Le Gabon traverse aujourd’hui une phase décisive de son histoire politique et économique. Dans une tribune publiée ce jour, Chancel Kongo, lobbyiste gabonais de renommée internationale et conseiller spécial du président mondial de l’OMEX, revient sur la première crise sociale du Président Brice Clotaire Oligui Nguema, et souligne la méthode courageuse adoptée pour remettre le pays sur la voie du développement.
Une crise sociale prévisible et nécessaire
Selon Chancel Kongo, la première crise sociale du mandat d’Oligui Nguema n’est pas une surprise. « Il fallait s’y attendre », affirme-t-il, rappelant que des années de gel des recrutements, des avancements et des reclassements sous l’ancien régime ont accumulé un retard considérable dans la fonction publique et les services essentiels. Ces retards, prévient l’auteur, constituaient un piège soigneusement conçu pour rendre le pays ingouvernable en cas d’alternance.

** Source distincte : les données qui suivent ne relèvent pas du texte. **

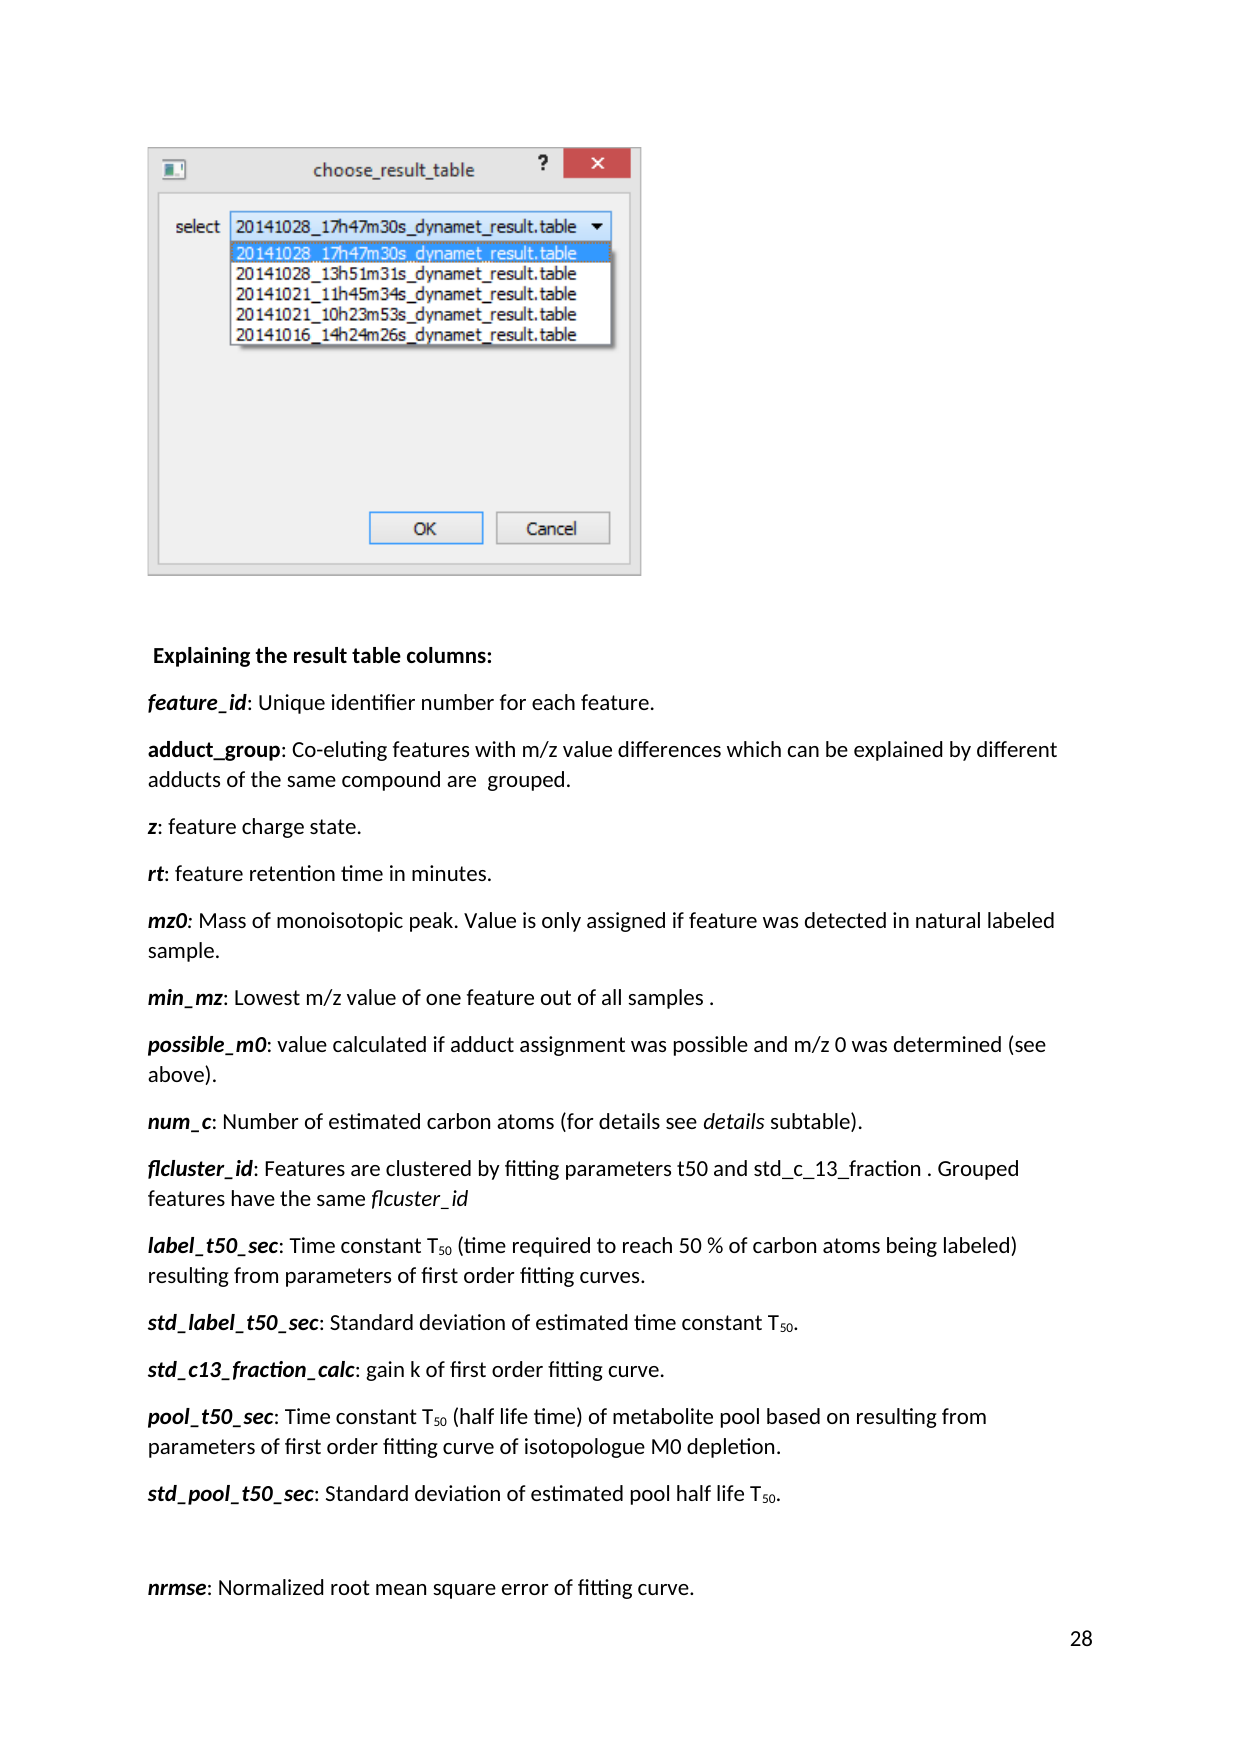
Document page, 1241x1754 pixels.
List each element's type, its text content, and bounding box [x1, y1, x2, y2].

text rt: feature retention time in minutes. [148, 859, 1093, 887]
text mz0: Mass of monoisotopic peak. Value is only assigned if feature was detected in natural labeled sample. [148, 906, 1093, 964]
text std_pool_t50_sec: Standard deviation of estimated pool half life T50. [148, 1479, 1093, 1507]
text Explaining the result table columns: [148, 641, 1093, 669]
text num_c: Number of estimated carbon atoms (for details see details subtable). [148, 1107, 1093, 1135]
text adduct_group: Co-eluting features with m/z value differences which can be explained by different adducts of the same compound are grouped. [148, 735, 1093, 793]
text std_c13_fraction_calc: gain k of first order fitting curve. [148, 1355, 1093, 1383]
text flcluster_id: Features are clustered by fitting parameters t50 and std_c_13_fraction . Grouped features have the same flcuster_id [148, 1154, 1093, 1212]
text label_t50_sec: Time constant T50 (time required to reach 50 % of carbon atoms being labeled) resulting from parameters of first order fitting curves. [148, 1231, 1093, 1289]
text feature_id: Unique identifier number for each feature. [148, 688, 1093, 716]
text pool_t50_sec: Time constant T50 (half life time) of metabolite pool based on resulting from parameters of first order fitting curve of isotopologue M0 depletion. [148, 1402, 1093, 1460]
text possible_m0: value calculated if adduct assignment was possible and m/z 0 was determined (see above). [148, 1030, 1093, 1088]
picture [147, 147, 642, 576]
text z: feature charge state. [148, 812, 1093, 840]
text min_mz: Lowest m/z value of one feature out of all samples . [148, 983, 1093, 1011]
text nrmse: Normalized root mean square error of fitting curve. [148, 1573, 1093, 1601]
text std_label_t50_sec: Standard deviation of estimated time constant T50. [148, 1308, 1093, 1336]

Aujourd’hui, le Président Oligui Nguema a décidé de faire face à cette situation avec courage et responsabilité. Il a ouvert les recrutements, débloqué les avancements et relancé les reclassements nécessaires pour remettre l’administration et les services publics sur pied. « Il ne s’agit pas seulement de gestes symboliques », souligne Chancel Kongo, « mais d’une démarche pragmatique et concrète pour restaurer le fonctionnement de l’État et le bien-être des Gabonais ».
Une implication personnelle du Président
L’auteur met en avant l’implication directe du Chef de l’État dans la résolution des conflits sociaux. Le Président Oligui Nguema reçoit régulièrement les acteurs des secteurs stratégiques – éducation, santé, enseignement supérieur, secteur pétrolier – afin de comprendre les problèmes et apporter des solutions durables. Des commissions tripartites ont été mises en place pour assurer des réponses inclusives et pérennes.
« Le Président est au four et au moulin », écrit Chancel Kongo. « Il ne remet pas à demain les dossiers sensibles, il agit avec méthode et rigueur pour le bien-être commun, contrairement à ceux qui, sous l’ancien régime, n’ont jamais eu le courage de traiter ces questions ».
Construire avant de consommer : la stratégie du développement
L’analyse de Chancel Kongo rappelle que le développement ne se décrète pas et ne peut se faire par des mesures populistes. « Aucun pays ne s’est relevé durablement en inversant l’ordre des priorités », affirme-t-il. Le choix du Président Oligui Nguema est clair : construire d’abord les infrastructures, restaurer l’administration et la crédibilité économique, puis répondre progressivement aux besoins sociaux.
Cette démarche exigeante, poursuit l’auteur, est déjà encouragée par les marchés internationaux, qui ont salué la rigueur et la transparence de la transition. Les sacrifices et efforts d’aujourd’hui sont, selon Chancel Kongo, les conditions pour garantir une prospérité durable et une redistribution sociale soutenable à l’avenir.
Un bilan à mesurer à long terme
Enfin, Chancel Kongo appelle à la patience et à la lucidité : le bilan du Président Oligui Nguema ne pourra être évalué qu’à la fin de son septennat. « Ceux qui espèrent surfer sur les mouvements sociaux instrumentalisés devront attendre. Les résultats se mesurent à des infrastructures fonctionnelles, des administrations efficaces et un tissu économique revitalisé, et non à des slogans ou à des critiques démagogiques », conclut-il.
Cette tribune invite ainsi le public gabonais et les observateurs internationaux à adopter un regard optimiste mais réaliste sur la stratégie de la Transition. Construire d’abord pour mieux nourrir ensuite : telle est la feuille de route d’un président engagé, pragmatique et résolument tourné vers l’avenir du Gabon.